Work required
Whenever the word "casing" turns up in a line of the data below, copy that line.

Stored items
BEGIN

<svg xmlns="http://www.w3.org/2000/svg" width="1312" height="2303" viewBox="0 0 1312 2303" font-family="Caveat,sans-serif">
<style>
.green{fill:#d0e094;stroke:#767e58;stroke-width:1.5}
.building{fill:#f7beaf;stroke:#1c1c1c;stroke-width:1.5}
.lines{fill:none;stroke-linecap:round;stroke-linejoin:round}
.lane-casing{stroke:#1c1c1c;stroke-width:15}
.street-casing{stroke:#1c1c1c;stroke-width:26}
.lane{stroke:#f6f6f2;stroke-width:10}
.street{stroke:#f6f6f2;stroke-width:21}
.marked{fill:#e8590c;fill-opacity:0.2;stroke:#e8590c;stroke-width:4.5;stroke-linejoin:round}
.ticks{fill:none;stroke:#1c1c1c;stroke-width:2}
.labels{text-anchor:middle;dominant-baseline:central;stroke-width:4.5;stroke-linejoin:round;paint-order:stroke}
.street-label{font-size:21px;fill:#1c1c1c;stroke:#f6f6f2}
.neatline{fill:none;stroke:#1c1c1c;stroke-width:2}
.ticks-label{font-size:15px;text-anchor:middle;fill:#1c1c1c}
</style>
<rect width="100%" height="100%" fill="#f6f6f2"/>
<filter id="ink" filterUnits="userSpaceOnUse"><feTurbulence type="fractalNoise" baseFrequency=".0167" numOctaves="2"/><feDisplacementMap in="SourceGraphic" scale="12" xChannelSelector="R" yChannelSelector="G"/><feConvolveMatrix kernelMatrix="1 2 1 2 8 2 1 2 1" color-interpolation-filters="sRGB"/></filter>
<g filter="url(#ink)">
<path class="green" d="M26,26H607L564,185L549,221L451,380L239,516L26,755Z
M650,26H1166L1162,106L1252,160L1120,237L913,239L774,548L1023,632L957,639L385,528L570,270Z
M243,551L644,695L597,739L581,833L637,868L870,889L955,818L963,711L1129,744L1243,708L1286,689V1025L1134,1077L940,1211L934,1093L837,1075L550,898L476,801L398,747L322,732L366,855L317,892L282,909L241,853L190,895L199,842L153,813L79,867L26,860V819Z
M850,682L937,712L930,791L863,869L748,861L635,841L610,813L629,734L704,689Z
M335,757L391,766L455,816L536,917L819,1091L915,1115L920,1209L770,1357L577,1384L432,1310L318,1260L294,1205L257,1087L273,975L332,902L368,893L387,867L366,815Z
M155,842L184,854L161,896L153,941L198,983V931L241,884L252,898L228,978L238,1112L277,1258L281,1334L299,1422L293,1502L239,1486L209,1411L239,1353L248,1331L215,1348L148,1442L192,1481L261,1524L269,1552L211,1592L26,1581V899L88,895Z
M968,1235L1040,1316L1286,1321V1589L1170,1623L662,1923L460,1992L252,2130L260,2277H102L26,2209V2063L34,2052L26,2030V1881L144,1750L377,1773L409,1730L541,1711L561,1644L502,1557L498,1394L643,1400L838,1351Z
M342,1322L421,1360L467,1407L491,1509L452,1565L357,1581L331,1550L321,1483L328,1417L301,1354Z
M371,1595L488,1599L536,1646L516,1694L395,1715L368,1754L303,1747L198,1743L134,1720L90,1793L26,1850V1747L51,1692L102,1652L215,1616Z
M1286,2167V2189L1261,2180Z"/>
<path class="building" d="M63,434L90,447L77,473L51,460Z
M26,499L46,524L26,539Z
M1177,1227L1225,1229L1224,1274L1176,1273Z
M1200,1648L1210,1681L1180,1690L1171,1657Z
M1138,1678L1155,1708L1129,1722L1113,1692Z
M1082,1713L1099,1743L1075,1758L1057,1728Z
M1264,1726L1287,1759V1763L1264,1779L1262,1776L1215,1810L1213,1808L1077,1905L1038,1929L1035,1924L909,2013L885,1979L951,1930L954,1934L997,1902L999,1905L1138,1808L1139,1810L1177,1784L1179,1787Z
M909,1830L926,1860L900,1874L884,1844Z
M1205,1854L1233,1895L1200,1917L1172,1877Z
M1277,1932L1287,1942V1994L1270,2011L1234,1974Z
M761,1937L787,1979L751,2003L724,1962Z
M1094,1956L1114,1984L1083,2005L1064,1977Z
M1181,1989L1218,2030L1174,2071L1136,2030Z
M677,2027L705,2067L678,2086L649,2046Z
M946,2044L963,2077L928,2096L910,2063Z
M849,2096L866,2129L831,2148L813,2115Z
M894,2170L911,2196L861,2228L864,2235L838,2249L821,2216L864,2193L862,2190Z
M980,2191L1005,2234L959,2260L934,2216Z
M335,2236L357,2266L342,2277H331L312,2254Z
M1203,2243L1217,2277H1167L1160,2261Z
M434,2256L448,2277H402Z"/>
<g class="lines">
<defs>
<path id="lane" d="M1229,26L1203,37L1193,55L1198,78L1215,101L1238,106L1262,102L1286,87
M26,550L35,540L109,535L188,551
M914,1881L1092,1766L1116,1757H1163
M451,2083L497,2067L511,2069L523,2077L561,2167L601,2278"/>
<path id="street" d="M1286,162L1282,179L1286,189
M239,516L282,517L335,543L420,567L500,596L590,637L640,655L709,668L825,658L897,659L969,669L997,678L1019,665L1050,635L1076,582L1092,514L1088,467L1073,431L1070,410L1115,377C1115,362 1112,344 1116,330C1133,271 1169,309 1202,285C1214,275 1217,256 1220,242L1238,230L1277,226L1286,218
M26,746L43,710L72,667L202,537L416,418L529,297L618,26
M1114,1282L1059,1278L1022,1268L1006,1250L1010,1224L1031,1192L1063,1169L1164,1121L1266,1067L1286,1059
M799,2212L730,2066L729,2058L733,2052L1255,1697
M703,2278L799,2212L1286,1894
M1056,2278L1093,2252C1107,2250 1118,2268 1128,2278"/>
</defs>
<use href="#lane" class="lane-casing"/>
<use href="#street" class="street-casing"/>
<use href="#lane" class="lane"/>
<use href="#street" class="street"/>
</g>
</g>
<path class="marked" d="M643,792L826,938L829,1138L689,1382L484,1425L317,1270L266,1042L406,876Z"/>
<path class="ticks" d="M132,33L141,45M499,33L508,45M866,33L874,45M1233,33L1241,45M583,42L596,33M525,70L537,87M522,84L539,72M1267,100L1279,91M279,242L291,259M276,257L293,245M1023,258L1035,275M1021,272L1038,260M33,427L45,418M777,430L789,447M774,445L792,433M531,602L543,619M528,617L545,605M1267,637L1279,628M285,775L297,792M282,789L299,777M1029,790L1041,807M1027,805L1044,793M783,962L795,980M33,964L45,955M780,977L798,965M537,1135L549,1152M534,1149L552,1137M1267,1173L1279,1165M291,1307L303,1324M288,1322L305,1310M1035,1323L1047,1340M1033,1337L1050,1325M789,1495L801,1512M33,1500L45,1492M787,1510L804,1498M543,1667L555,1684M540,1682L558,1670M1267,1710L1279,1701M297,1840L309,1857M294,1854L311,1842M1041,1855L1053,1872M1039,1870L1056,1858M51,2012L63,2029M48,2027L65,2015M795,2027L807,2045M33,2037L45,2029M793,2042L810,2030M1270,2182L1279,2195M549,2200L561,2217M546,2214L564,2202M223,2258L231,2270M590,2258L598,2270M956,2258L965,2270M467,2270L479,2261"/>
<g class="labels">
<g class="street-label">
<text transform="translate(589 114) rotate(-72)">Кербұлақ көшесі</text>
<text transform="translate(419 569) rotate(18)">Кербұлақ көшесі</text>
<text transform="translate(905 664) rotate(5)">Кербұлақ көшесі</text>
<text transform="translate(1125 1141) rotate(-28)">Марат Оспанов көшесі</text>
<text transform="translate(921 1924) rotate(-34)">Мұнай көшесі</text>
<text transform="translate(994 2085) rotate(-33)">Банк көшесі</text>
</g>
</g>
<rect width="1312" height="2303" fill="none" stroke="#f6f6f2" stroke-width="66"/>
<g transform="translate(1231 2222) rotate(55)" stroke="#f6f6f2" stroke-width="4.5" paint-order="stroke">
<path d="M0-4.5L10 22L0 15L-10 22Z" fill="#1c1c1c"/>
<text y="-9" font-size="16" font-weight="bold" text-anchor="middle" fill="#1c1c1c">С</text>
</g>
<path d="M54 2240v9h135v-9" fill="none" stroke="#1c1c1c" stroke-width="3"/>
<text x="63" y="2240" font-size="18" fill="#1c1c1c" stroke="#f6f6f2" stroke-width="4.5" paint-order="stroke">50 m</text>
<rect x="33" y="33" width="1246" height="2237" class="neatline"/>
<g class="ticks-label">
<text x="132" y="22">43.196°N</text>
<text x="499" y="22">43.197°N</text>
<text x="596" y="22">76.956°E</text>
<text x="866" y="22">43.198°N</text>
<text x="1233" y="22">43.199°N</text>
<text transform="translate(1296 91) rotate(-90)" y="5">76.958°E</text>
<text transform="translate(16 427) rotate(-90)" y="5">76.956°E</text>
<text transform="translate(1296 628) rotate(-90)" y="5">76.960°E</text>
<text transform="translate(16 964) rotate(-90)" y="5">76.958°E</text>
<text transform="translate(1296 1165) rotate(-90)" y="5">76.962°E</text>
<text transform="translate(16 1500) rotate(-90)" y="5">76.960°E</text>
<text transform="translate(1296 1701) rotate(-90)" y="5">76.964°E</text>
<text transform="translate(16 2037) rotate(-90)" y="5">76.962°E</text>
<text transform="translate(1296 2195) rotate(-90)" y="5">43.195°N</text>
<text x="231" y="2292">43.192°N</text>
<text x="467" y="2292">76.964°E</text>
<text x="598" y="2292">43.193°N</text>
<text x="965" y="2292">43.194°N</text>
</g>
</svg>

END

Solution
.lane-casing{stroke:#1c1c1c;stroke-width:15}
.street-casing{stroke:#1c1c1c;stroke-width:26}
<use href="#lane" class="lane-casing"/>
<use href="#street" class="street-casing"/>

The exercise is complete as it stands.